CIERTAMENTE bueno es Dios á Israel, Á los limpios de corazón. [2] Mas yo, casi se deslizaron mis pies; Por poco resbalaron mis pasos. [3] Porque tuve envidia de los insensatos, Viendo la prosperidad de los impíos. [4] Porque no hay ataduras para su muerte; Antes su fortaleza está entera. [5] No están ellos en el trabajo humano; Ni son azotados con los otros hombres. [6] Por tanto soberbia los corona: Cúbrense de vestido de violencia. [7] Sus ojos están salidos de gruesos: Logran con creces los antojos del corazón. [8] Soltáronse, y hablan con maldad de hacer violencia; Hablan con altanería. [9] Ponen en el cielo su boca, Y su lengua pasea la tierra. [10] Por eso su pueblo vuelve aquí, Y aguas de lleno le son exprimidas. [11] Y dicen: ¿Cómo sabe Dios? ¿Y hay conocimiento en lo alto? [12] He aquí estos impíos, Sin ser turbados del mundo, alcanzaron riquezas. [13] Verdaderamente en vano he limpiado mi corazón, Y lavado mis manos en inocencia; [14] Pues he sido azotado todo el día, Y empezaba mi castigo por las mañanas. [15] Si dijera yo, Discurriré de esa suerte; He aquí habría negado la nación de tus hijos: [16] Pensaré pues para saber esto: Es á mis ojos duro trabajo, [17] Hasta que venido al santuario de Dios, Entenderé la postrimería de ellos. [18] Ciertamente los has puesto en deslizaderos; En asolamientos los harás caer. [19] ¡Cómo han sido asolados! ¡cuán en un punto!
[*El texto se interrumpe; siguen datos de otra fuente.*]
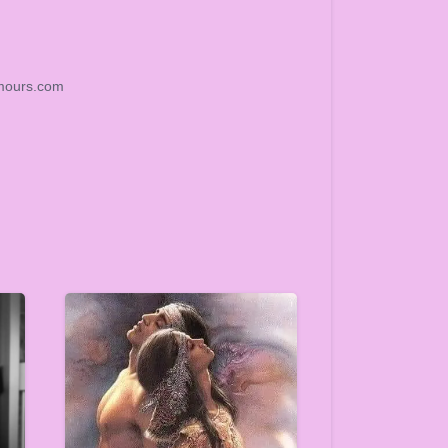
amours.com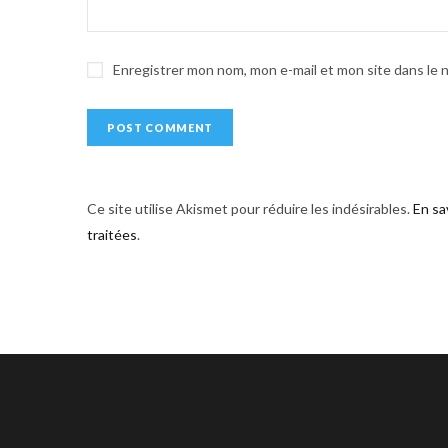
i
v
e
Enregistrer mon nom, mon e-mail et mon site dans le
:
Ce site utilise Akismet pour réduire les indésirables.
En sa
traitées
.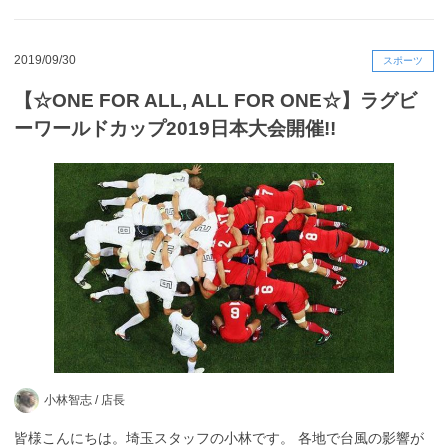
2019/09/30
スポーツ
【☆ONE FOR ALL, ALL FOR ONE☆】ラグビ
ーワールドカップ2019日本大会開催!!
小林智志 /
店長
皆様こんにちは。埼玉スタッフの小林です。 各地で台風の影響が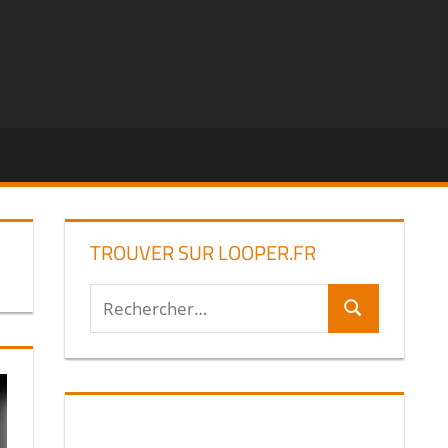
TROUVER SUR LOOPER.FR
Recherche
Rechercher
pour :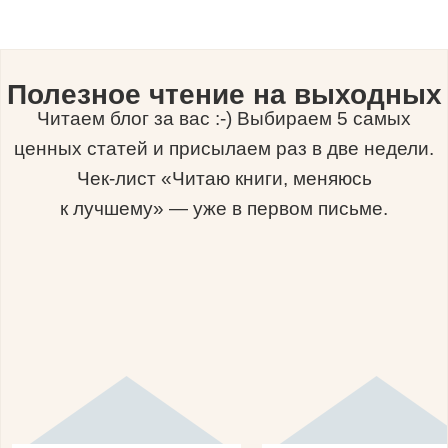
Полезное чтение на выходных
Читаем блог за вас :-) Выбираем 5 самых
ценных статей и присылаем раз в две недели.
Чек-лист «Читаю книги, меняюсь
к лучшему» — уже в первом письме.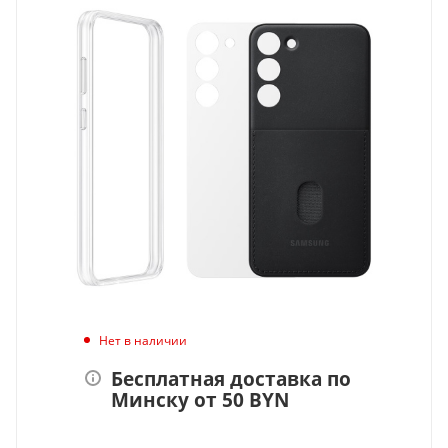
Нет в наличии
Бесплатная доставка по
Минску от 50 BYN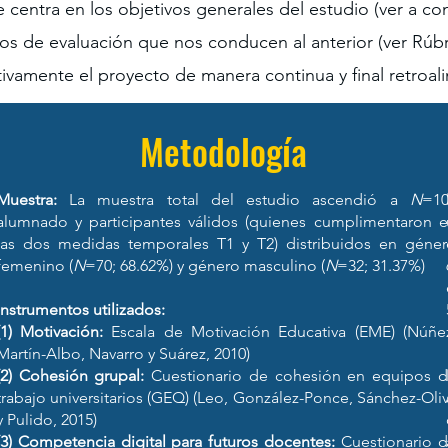
se centra en los objetivos generales del estudio (ver a 
ios de evaluación que nos conducen al anterior (ver Rúb
ivamente el proyecto de manera continua y final retroa
Metodología
o
Muestra:
La muestra total del estudio ascendió a
N
=1
y
alumnado y participantes válidos (quienes cumplimentaron 
4
las dos medidas temporales T1 y T2) distribuidos en géne
o
femenino (
N
=70; 68.62%) y género masculino (
N
=32; 31.37%)
e
o
Instrumentos utilizados:
(1) Motivación:
Escala de Motivación Educativa (EME) (Núñe
Martín-Albo, Navarro y Suárez, 2010)
,
(2) Cohesión grupal:
Cuestionario de cohesión en equipos 
s
trabajo universitarios (GEQ) (Leo, González-Ponce, Sánchez-Oli
s
y Pulido, 2015)
y
(3) Competencia digital para futuros docentes:
Cuestionario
Acabáronse, fenecieron con turbaciones. [20] Como sueño del que despierta, Así, Señor, cuando despertares, menospreciarás sus apariencias. [21] Desazonóse á la verdad mi corazón, Y en mis riñones sentía punzadas. [22] Mas yo era ignorante, y no entendía: Era como una bestia acerca de ti. [23] Con todo, yo siempre estuve contigo: Trabaste de mi mano derecha. [24] Hasme guiado según tu consejo, Y después me recibirás en gloria. [25] ¿Á quién tengo yo en los cielos? Y fuera de ti nada deseo en la tierra. [26] Mi carne y mi corazón desfallecen: Mas la roca de mi corazón y mi porción es Dios para siempre. [27] Porque he aquí, los que se alejan de ti perecerán: Tú cortarás á todo aquel que fornicando, de ti se aparta. [28] Y en cuanto á mí, el acercarme á Dios es el bien: He puesto en el Señor JEHOVÁ mi esperanza, Para contar todas tus obras.